Sunday, January 23, 2011

Assistant Secretary of Air Force visits Baghdad

A senior Pentagon official said airmen deployed to Iraq in 2011 will play a historic role as U.S. military forces drawdown under the 2008 bilateral security agreement.

“This is a particularly important time in Iraq,” explained Daniel Ginsberg, assistant secretary of the Air Force for Manpower and Reserve Affairs, during a visit to Baghdad Jan. 21. “The nature of our presence here is going to change fundamentally and airmen, like you all, are stepping up to make sure the mission gets done.”

Under Operation New Dawn, nearly 50,000 U.S. service members in Iraq continue to conduct stability operations, focusing on advising, assisting and training Iraqi Security Forces. More than 1,000 U.S. Air Force airmen assigned to the 321st Air Expeditionary Wing and Iraq Training and Advisory Mission – Air support OND from various locations throughout the country.

Assistant Secretary Ginberg, who is responsible for manpower, military and civilian personnel, Reserve component affairs, and readiness support, said airmen from all walks of life and service components have performed admirably after almost a decade of war in Iraq and Afghanistan. In just the past 12 months, ITAM-AF airmen doubled the size of trained Iraqi airmen and helped field more than 130 fixed- and rotary-wing aircraft for the Iraqi Air Force.

“There are very few times in our nation’s history when all components – active, Reserve and Guard – have come together and performed at this level of efficiency over this length of time,” he told airmen while visiting Sather Air Base and surrounding bases in the Baghdad area Jan. 21 through 22. “We are a true total force.”

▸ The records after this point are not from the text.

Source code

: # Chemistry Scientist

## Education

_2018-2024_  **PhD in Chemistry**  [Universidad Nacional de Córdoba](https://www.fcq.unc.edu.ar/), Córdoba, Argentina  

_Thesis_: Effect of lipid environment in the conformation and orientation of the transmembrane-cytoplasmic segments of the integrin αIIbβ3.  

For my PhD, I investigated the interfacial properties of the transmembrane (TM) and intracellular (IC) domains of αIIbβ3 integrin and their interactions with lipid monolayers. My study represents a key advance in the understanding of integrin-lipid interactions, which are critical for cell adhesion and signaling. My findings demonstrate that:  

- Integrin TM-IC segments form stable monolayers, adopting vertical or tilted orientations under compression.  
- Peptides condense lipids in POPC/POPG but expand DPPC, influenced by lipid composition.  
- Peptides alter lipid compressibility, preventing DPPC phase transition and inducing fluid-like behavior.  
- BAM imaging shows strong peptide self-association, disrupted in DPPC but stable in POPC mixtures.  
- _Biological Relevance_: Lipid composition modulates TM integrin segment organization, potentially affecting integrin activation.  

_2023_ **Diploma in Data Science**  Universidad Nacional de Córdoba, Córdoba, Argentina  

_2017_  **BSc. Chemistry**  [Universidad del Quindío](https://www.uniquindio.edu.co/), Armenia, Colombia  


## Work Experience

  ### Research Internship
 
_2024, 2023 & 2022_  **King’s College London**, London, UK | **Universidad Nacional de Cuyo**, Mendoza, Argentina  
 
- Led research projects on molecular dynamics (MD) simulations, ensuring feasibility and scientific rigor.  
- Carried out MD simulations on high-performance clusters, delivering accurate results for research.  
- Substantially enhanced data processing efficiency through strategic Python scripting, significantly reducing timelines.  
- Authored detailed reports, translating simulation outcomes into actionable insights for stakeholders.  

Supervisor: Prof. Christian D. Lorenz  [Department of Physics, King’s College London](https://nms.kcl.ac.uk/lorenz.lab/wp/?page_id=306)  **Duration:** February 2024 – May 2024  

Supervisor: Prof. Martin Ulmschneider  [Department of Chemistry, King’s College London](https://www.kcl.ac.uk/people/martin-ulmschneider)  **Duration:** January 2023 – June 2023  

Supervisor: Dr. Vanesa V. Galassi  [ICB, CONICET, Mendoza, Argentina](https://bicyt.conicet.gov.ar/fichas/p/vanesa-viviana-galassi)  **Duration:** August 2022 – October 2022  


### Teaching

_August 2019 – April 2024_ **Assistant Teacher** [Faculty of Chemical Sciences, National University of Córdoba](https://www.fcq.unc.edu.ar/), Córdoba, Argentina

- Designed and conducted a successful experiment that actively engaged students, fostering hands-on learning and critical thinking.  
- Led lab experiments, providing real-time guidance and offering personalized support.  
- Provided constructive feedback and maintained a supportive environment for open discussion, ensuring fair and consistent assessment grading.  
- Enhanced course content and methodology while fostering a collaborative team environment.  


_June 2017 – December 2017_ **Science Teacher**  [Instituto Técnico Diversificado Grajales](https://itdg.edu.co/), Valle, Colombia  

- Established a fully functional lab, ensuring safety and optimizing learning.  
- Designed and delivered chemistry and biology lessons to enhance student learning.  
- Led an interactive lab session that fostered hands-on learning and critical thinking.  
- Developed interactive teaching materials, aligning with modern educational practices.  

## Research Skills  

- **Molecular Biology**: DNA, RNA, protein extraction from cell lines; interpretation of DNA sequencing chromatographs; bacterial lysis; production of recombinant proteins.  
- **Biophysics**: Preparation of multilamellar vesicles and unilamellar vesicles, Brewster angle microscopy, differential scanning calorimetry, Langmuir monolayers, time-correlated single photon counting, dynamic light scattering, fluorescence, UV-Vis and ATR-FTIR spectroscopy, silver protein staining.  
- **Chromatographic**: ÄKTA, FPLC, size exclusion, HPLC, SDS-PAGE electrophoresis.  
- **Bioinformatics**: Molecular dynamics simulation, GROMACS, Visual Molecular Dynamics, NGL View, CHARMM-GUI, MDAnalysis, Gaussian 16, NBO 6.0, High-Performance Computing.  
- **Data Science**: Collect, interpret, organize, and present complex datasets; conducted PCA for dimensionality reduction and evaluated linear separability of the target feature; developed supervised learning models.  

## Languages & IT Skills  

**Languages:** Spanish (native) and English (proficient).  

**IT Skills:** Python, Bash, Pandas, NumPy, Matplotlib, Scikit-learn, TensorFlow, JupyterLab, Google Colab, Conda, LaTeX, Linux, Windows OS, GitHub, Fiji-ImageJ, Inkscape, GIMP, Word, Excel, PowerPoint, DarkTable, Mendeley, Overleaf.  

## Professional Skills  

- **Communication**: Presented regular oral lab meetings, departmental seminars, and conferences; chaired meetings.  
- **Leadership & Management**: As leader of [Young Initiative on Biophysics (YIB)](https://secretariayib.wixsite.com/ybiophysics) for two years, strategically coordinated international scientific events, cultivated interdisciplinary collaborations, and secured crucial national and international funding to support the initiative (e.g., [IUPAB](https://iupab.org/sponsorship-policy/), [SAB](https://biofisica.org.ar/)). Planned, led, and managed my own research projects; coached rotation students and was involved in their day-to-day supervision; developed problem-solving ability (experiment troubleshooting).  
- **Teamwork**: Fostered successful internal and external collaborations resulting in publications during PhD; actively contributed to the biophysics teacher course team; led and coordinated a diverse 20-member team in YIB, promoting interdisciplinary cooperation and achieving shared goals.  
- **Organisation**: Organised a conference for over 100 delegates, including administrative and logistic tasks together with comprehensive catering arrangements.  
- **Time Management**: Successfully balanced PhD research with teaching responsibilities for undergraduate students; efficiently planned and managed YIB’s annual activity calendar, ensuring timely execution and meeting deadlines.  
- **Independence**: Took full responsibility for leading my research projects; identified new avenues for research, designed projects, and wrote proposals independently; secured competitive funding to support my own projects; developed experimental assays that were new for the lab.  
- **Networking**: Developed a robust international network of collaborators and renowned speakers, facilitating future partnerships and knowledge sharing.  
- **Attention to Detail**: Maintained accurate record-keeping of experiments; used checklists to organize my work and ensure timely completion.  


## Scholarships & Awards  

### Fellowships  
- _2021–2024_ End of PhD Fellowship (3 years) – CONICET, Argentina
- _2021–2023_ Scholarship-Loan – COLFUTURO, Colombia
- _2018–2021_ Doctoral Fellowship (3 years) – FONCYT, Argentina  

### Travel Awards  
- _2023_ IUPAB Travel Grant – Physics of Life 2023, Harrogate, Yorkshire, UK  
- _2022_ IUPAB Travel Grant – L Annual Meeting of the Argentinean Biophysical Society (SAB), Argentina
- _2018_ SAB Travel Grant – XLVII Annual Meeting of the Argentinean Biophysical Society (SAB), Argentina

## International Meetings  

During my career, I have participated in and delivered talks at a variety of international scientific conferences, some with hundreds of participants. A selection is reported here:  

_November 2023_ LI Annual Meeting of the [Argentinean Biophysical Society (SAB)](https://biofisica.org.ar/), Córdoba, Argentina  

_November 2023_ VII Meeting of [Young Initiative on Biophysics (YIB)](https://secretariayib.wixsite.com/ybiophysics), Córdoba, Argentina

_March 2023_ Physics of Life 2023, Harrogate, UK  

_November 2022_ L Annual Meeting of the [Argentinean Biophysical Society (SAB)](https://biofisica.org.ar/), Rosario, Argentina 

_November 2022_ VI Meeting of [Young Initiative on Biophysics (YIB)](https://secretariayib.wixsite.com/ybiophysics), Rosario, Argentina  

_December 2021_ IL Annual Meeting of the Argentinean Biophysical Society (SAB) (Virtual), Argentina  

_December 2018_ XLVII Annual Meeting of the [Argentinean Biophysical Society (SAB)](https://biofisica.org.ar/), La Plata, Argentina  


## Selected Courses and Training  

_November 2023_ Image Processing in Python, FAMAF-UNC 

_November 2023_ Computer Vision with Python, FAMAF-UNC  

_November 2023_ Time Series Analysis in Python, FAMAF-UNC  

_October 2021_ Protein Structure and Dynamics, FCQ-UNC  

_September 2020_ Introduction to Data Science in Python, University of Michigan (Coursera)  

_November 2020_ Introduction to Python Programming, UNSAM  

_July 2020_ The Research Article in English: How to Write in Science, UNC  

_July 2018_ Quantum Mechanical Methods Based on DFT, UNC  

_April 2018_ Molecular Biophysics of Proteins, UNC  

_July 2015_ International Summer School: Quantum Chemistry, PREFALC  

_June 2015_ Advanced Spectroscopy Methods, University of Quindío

Air Force leaders decided last fall to extend standard active duty deployments from four to six months. Assistant Secretary Ginsberg said the decision has helped widen the gap between deployments for some “taxed” Airmen while capitalizing on their experience down range.

“The shift to 180-day deployments gives our airmen more time at home and it also provides deeper mission experience,” he said. “This way, airmen can operate at a higher level of intensity over a longer period of time.”

Despite what the assistant secretary called America’s “era of austerity,” he assured Air Force leadership’s commitment to take care of airmen as they continue to balance home life and commitments abroad.

“The Air Force has a commitment to provide for its people,” he said before touring some of Sather AB’s facilities Jan. 22. “There are certain values that define us as a service and what we do. We want to preserve that climate for our airmen.”